Can you write out all the records below again, swapping "Now it is your turn" for "Over to you" and keeping everything else the same? Leave the pictures out of your answer.

□ □ □

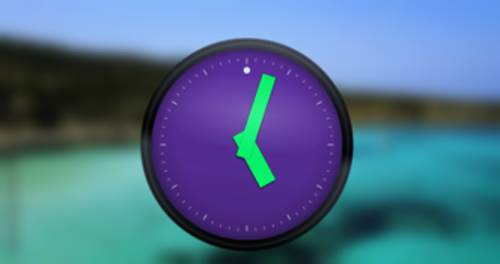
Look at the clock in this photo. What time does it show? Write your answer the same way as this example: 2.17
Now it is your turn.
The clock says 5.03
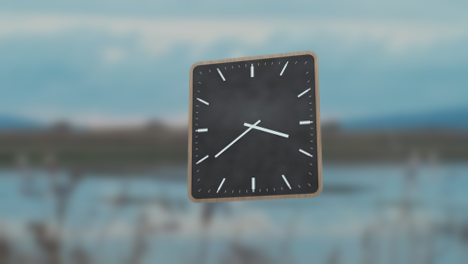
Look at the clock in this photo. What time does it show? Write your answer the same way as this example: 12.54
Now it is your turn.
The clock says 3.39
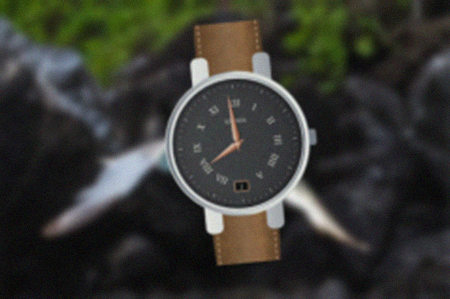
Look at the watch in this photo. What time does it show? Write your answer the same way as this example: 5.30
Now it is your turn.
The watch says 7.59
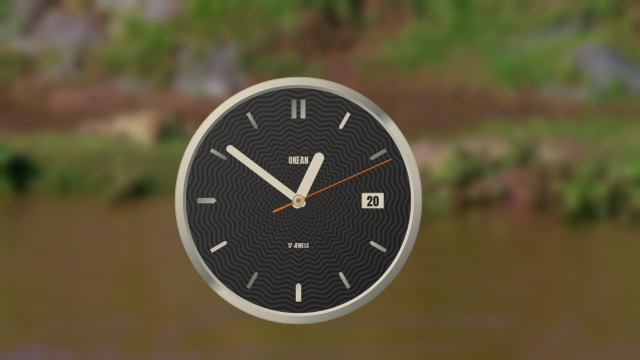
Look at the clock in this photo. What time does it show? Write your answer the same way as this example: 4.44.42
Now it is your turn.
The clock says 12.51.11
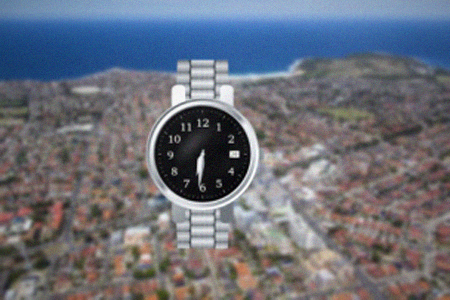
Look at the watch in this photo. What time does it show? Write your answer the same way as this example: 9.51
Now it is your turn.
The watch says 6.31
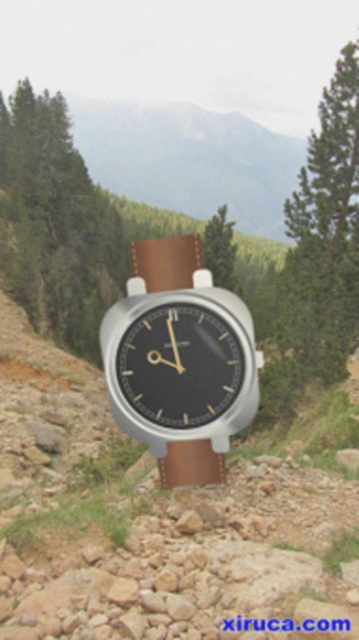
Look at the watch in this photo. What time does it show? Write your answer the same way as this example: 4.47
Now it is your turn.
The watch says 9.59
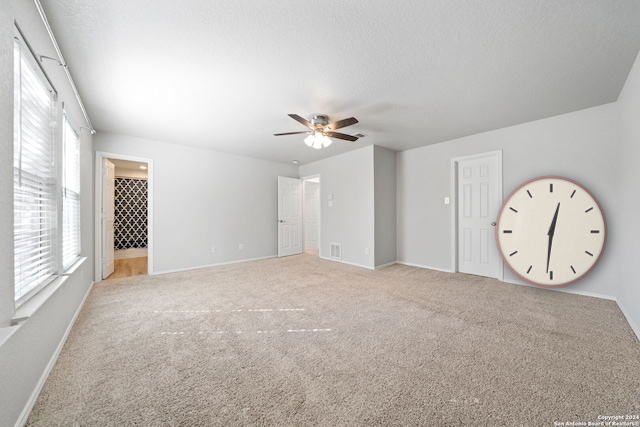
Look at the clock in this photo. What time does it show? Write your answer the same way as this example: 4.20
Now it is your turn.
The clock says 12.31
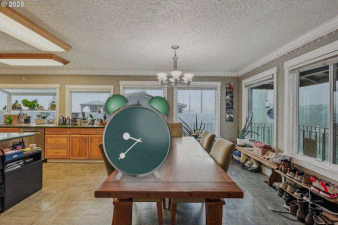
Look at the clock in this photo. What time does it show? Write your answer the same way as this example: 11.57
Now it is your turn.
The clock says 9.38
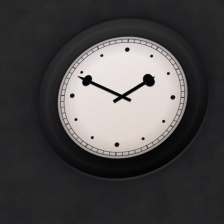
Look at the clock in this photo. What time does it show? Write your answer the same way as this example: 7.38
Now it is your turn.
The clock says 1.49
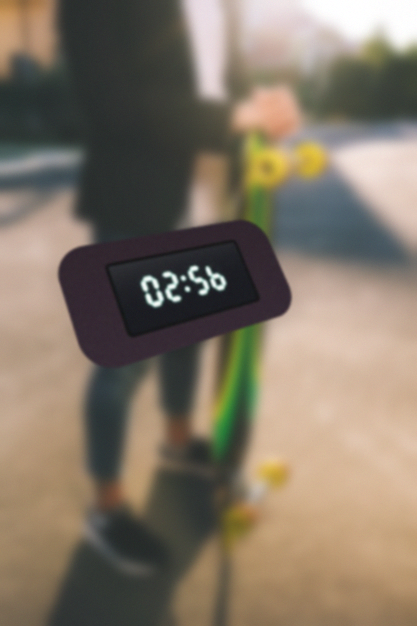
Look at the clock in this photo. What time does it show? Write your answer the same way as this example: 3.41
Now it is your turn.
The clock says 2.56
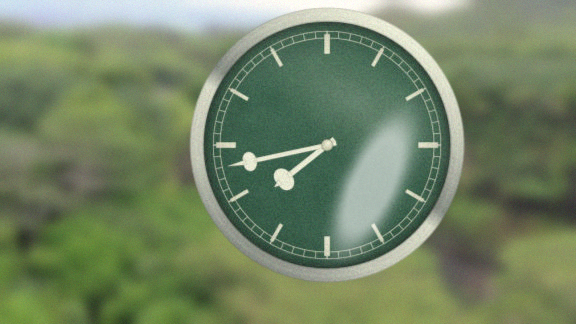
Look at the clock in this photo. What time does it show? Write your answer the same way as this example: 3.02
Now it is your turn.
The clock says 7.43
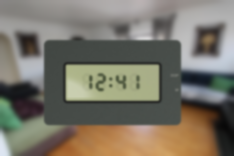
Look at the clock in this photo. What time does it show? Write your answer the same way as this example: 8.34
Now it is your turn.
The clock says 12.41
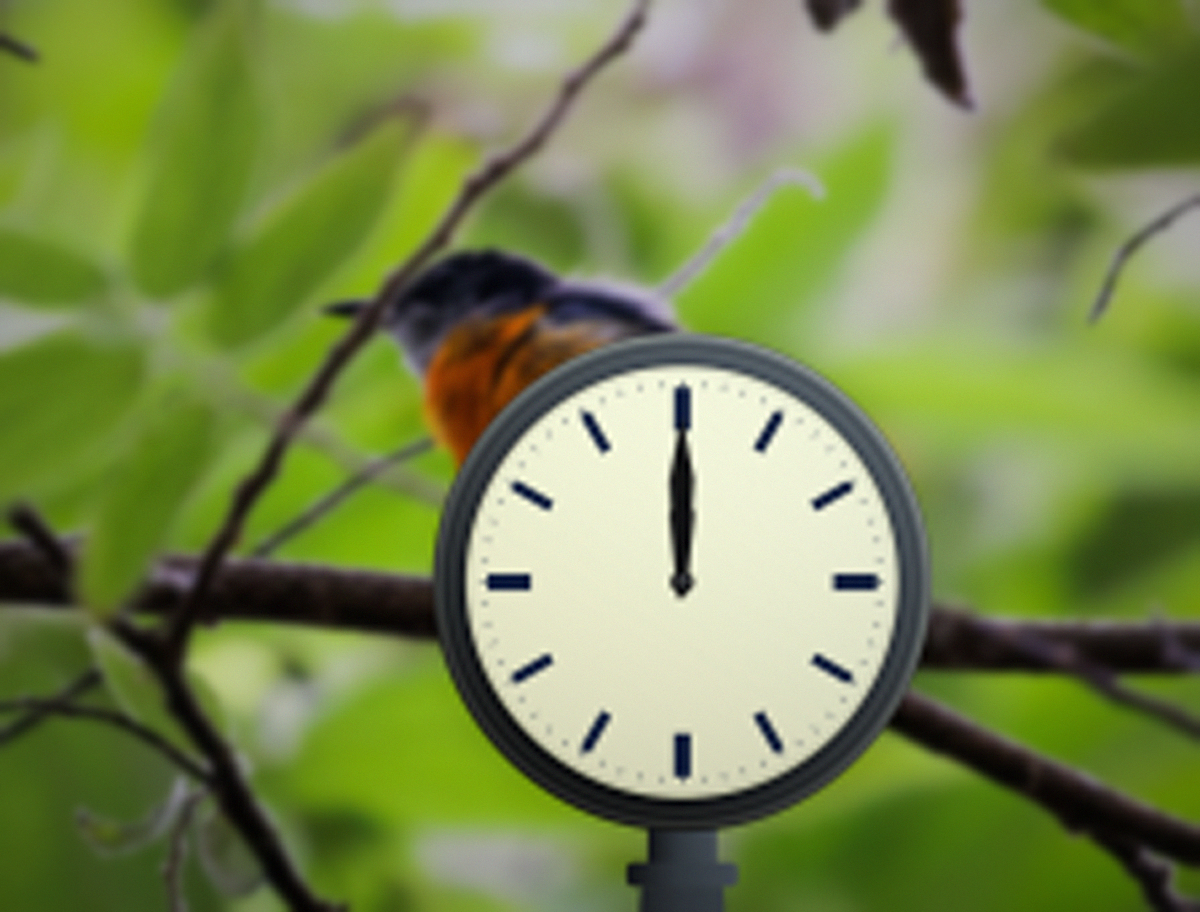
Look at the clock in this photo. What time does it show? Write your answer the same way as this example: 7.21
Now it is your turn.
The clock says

□ □ □

CORRECT RESPONSE -
Look at the clock in this photo. What time does it show? Write your answer the same way as this example: 2.17
Over to you.
The clock says 5.03
Look at the clock in this photo. What time does it show? Write your answer the same way as this example: 12.54
Over to you.
The clock says 3.39
Look at the watch in this photo. What time does it show? Write your answer the same way as this example: 5.30
Over to you.
The watch says 7.59
Look at the clock in this photo. What time does it show? Write your answer the same way as this example: 4.44.42
Over to you.
The clock says 12.51.11
Look at the watch in this photo. What time does it show? Write your answer the same way as this example: 9.51
Over to you.
The watch says 6.31
Look at the watch in this photo. What time does it show? Write your answer the same way as this example: 4.47
Over to you.
The watch says 9.59
Look at the clock in this photo. What time does it show? Write your answer the same way as this example: 4.20
Over to you.
The clock says 12.31
Look at the clock in this photo. What time does it show? Write your answer the same way as this example: 11.57
Over to you.
The clock says 9.38
Look at the clock in this photo. What time does it show? Write your answer the same way as this example: 7.38
Over to you.
The clock says 1.49
Look at the clock in this photo. What time does it show? Write your answer the same way as this example: 3.41
Over to you.
The clock says 2.56
Look at the clock in this photo. What time does it show? Write your answer the same way as this example: 3.02
Over to you.
The clock says 7.43
Look at the clock in this photo. What time does it show? Write your answer the same way as this example: 8.34
Over to you.
The clock says 12.41
Look at the clock in this photo. What time does it show? Write your answer the same way as this example: 7.21
Over to you.
The clock says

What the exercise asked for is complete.